Page images and extracted text

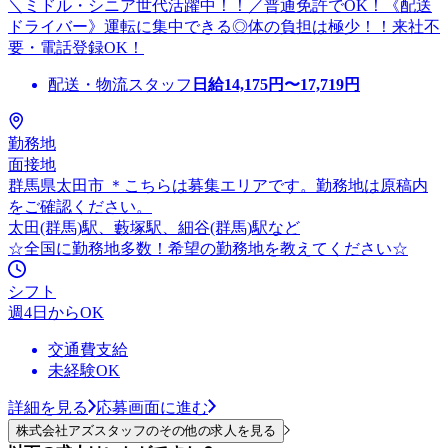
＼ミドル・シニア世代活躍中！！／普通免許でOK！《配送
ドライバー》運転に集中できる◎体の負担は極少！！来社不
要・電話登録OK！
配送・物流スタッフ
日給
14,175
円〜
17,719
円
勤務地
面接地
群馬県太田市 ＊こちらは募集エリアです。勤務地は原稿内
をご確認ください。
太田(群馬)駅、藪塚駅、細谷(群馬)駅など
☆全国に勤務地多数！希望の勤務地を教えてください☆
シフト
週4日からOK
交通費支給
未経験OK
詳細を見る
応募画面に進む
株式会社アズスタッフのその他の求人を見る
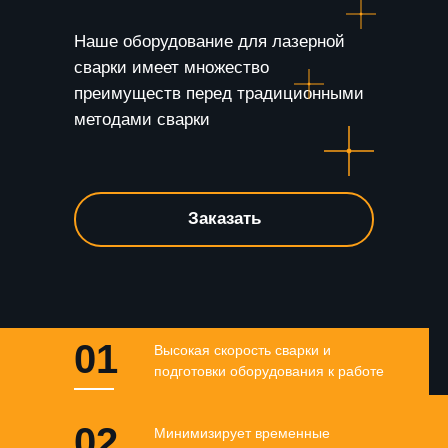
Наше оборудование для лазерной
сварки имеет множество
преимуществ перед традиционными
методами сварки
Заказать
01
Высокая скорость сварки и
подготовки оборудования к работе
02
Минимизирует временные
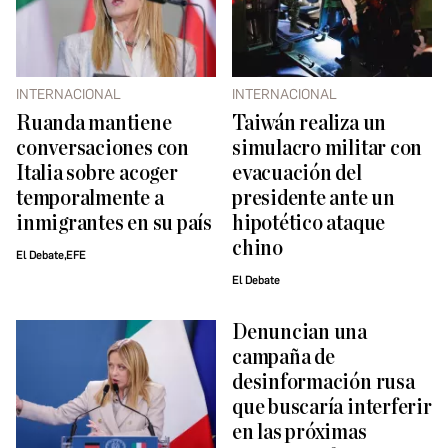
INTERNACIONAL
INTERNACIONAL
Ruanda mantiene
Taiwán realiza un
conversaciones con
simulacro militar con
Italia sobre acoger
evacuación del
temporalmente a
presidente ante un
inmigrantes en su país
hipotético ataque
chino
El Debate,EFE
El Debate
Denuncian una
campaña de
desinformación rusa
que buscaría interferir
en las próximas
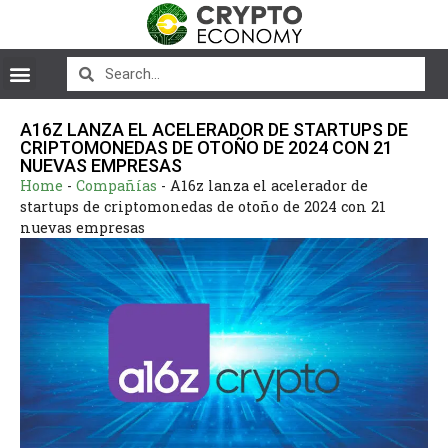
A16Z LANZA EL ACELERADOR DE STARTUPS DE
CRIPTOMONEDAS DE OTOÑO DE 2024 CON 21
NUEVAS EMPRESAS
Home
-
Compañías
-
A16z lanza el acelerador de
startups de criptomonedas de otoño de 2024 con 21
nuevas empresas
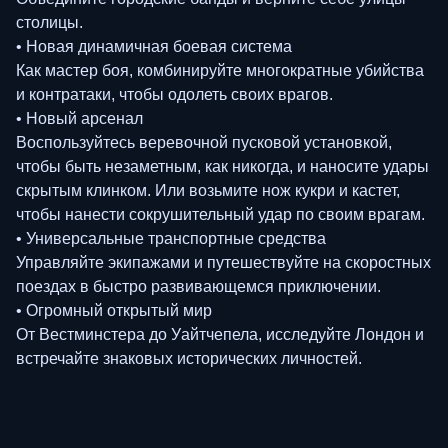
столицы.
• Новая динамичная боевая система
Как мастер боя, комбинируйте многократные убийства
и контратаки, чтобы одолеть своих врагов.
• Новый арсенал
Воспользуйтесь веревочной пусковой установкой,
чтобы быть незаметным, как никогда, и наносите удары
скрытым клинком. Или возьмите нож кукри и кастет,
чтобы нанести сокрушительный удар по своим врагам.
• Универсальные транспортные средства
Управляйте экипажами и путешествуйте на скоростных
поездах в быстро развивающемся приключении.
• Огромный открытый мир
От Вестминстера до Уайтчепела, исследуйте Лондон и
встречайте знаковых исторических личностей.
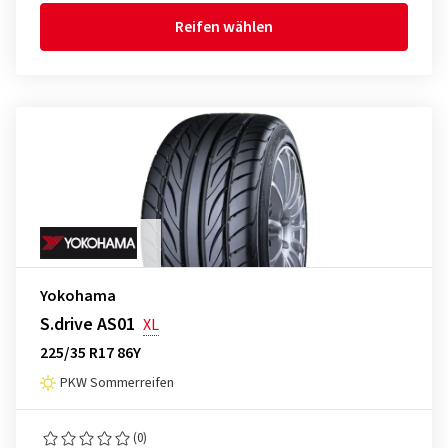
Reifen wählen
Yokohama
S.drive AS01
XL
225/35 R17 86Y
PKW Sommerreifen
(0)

▸ Exercise requirements
In the copy, include every entry above exactly and leave out each picture.

▸ Exercise output
＼ミドル・シニア世代活躍中！！／普通免許でOK！《配送
ドライバー》運転に集中できる◎体の負担は極少！！来社不
要・電話登録OK！
配送・物流スタッフ
日給
14,175
円〜
17,719
円
勤務地
面接地
群馬県太田市 ＊こちらは募集エリアです。勤務地は原稿内
をご確認ください。
太田(群馬)駅、藪塚駅、細谷(群馬)駅など
☆全国に勤務地多数！希望の勤務地を教えてください☆
シフト
週4日からOK
交通費支給
未経験OK
詳細を見る
応募画面に進む
株式会社アズスタッフのその他の求人を見る
Наше оборудование для лазерной
сварки имеет множество
преимуществ перед традиционными
методами сварки
Заказать
01
Высокая скорость сварки и
подготовки оборудования к работе
02
Минимизирует временные
INTERNACIONAL
INTERNACIONAL
Ruanda mantiene
Taiwán realiza un
conversaciones con
simulacro militar con
Italia sobre acoger
evacuación del
temporalmente a
presidente ante un
inmigrantes en su país
hipotético ataque
chino
El Debate,EFE
El Debate
Denuncian una
campaña de
desinformación rusa
que buscaría interferir
en las próximas
A16Z LANZA EL ACELERADOR DE STARTUPS DE
CRIPTOMONEDAS DE OTOÑO DE 2024 CON 21
NUEVAS EMPRESAS
Home
-
Compañías
-
A16z lanza el acelerador de
startups de criptomonedas de otoño de 2024 con 21
nuevas empresas
столицы.
• Новая динамичная боевая система
Как мастер боя, комбинируйте многократные убийства
и контратаки, чтобы одолеть своих врагов.
• Новый арсенал
Воспользуйтесь веревочной пусковой установкой,
чтобы быть незаметным, как никогда, и наносите удары
скрытым клинком. Или возьмите нож кукри и кастет,
чтобы нанести сокрушительный удар по своим врагам.
• Универсальные транспортные средства
Управляйте экипажами и путешествуйте на скоростных
поездах в быстро развивающемся приключении.
• Огромный открытый мир
От Вестминстера до Уайтчепела, исследуйте Лондон и
встречайте знаковых исторических личностей.
Reifen wählen
Yokohama
S.drive AS01
XL
225/35 R17 86Y
PKW Sommerreifen
(0)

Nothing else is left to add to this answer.